In iOS 17 and later, you can also integrate Personal Voice, a feature that lets users create a voice that sounds like them. This is especially useful for accessibility apps, where users want their device to speak in their own voice.

AVSpeechSynthesizer.requestPersonalVoiceAuthorization { status in
    if status == .authorized {
        let personalVoices = AVSpeechSynthesisVoice.speechVoices().filter { $0.voiceTraits.contains(.isPersonalVoice) }
        // Use the personal voice in your utterance
    }
}

Addressing Common Misconceptions #

Myth: Offline TTS sounds robotic.
Reality: Modern voices, especially with SSML and Personal Voice, can sound natural and expressive.
Myth: Only Apple devices support offline TTS.
Reality: While AVSpeechSynthesizer is Apple’s solution, other platforms like Android have similar APIs, and cross-platform tools like Flutter or React Native offer plugins for offline TTS.
Myth: Offline TTS is limited to basic voices.
Reality: With Personal Voice and SSML, you can create highly customized and lifelike speech.

Privacy and Offline Benefits #

The biggest advantage of AVSpeechSynthesizer is privacy. Since all processing happens on the device, your app never sends user data to the cloud. This is crucial for apps that handle sensitive information, like health or finance tools.

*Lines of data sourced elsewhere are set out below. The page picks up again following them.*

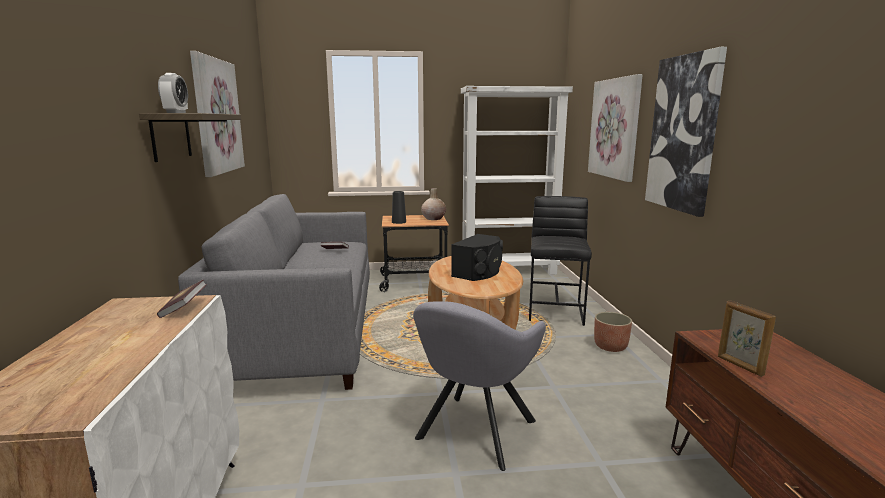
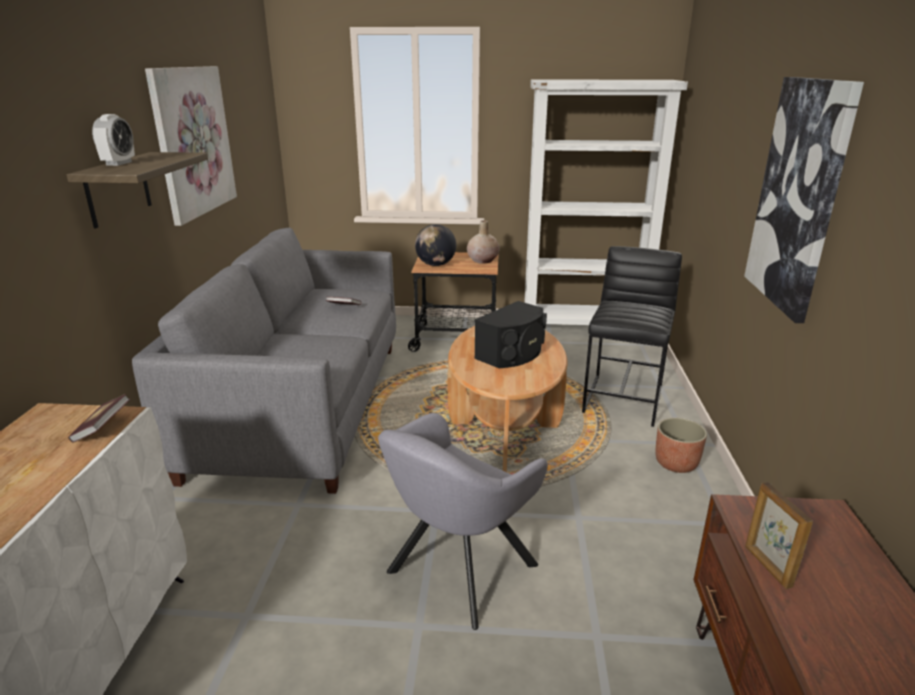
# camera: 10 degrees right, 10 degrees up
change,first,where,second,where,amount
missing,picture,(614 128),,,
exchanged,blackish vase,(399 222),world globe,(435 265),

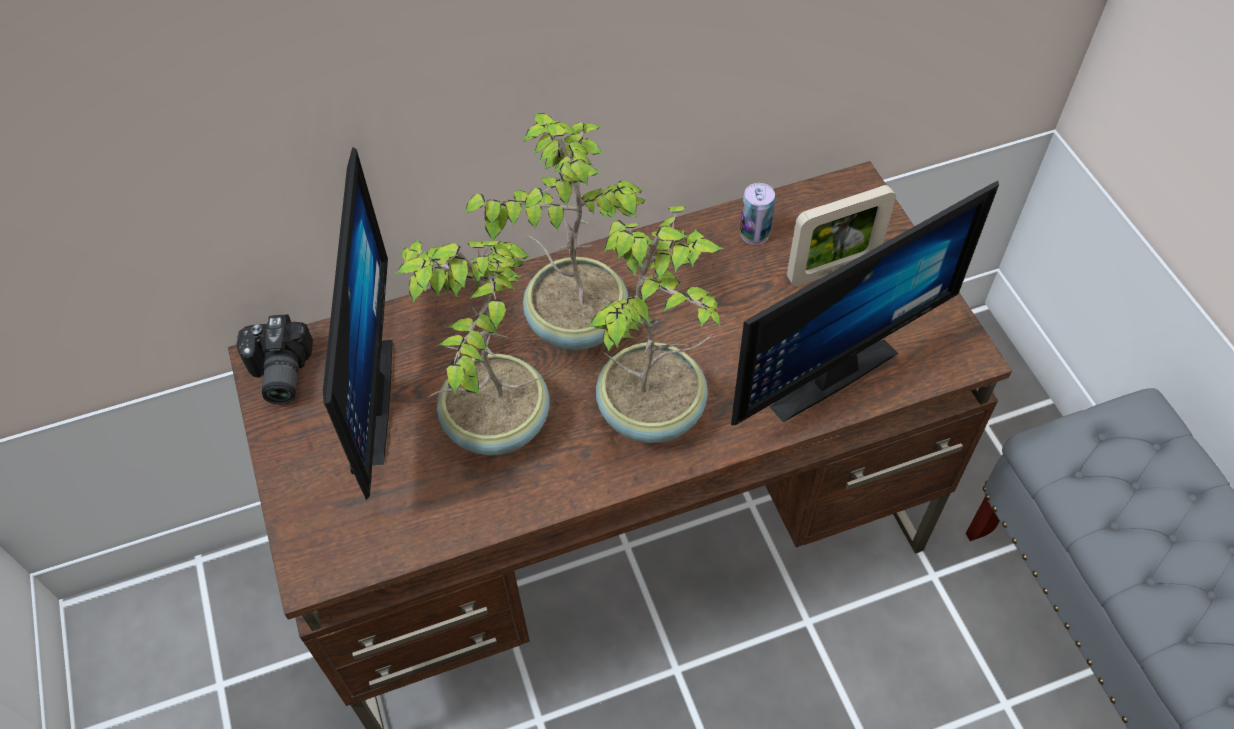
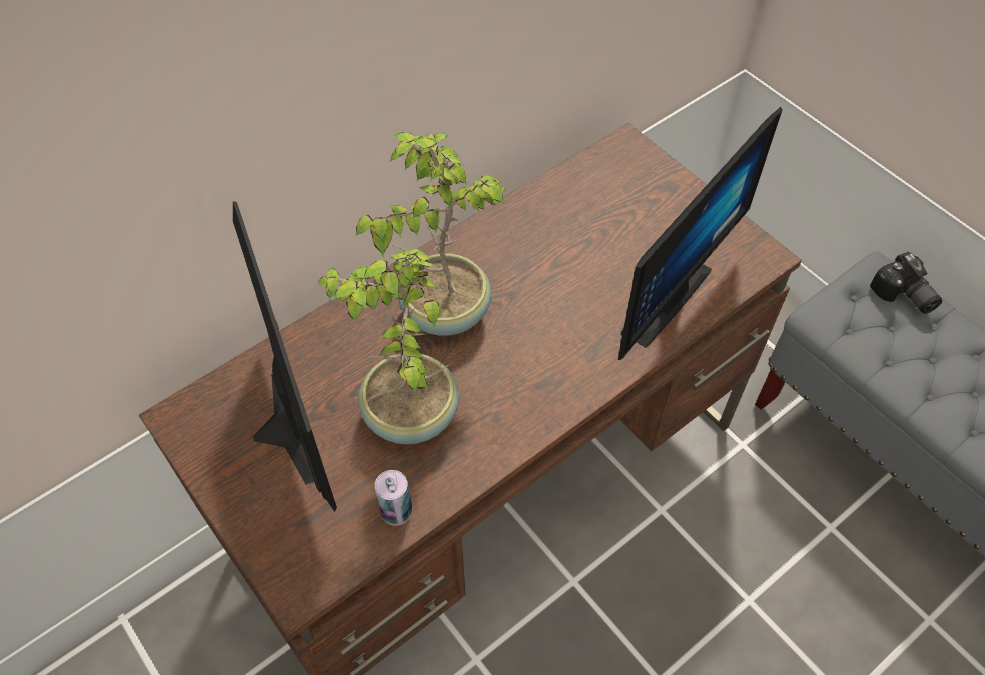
# camera: 20 degrees left, 0 degrees up
change,first,where,second,where,amount
missing,houseplant,(654 410),,,
missing,standing frame,(832 269),,,
relocated,photo camera,(277 374),,(903 296),
relocated,metal can,(754 234),,(396 511),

Apps like Personal LLM take this a step further by running entire AI models locally. Just as Personal LLM keeps your chats private and offline, AVSpeechSynthesizer ensures your text-to-speech features are secure and independent.

Real-World Use Cases #

Accessibility: Helping visually impaired users navigate apps.
Education: Reading aloud lessons or stories in language learning apps.
Navigation: Providing turn-by-turn directions without internet.
Entertainment: Bringing audiobooks or games to life.

Getting Started #

To start using AVSpeechSynthesizer, you’ll need Xcode and a basic understanding of Swift. Apple’s documentation and WWDC videos provide detailed guides and code samples. For cross-platform apps, consider using plugins like flutter_tts or react-native-tts, which wrap AVSpeechSynthesizer for easier integration.

Conclusion #

AVSpeechSynthesizer is a powerful, privacy-focused tool for adding text-to-speech to your iOS apps. Whether you’re building an accessibility feature, an educational tool, or a privacy-first app like Personal LLM, offline TTS ensures your users can interact with your app anytime, anywhere—without compromising their data. With expressive voices, customizable settings, and advanced features like Personal Voice, Apple’s framework makes it easy to create rich, engaging experiences that respect user privacy.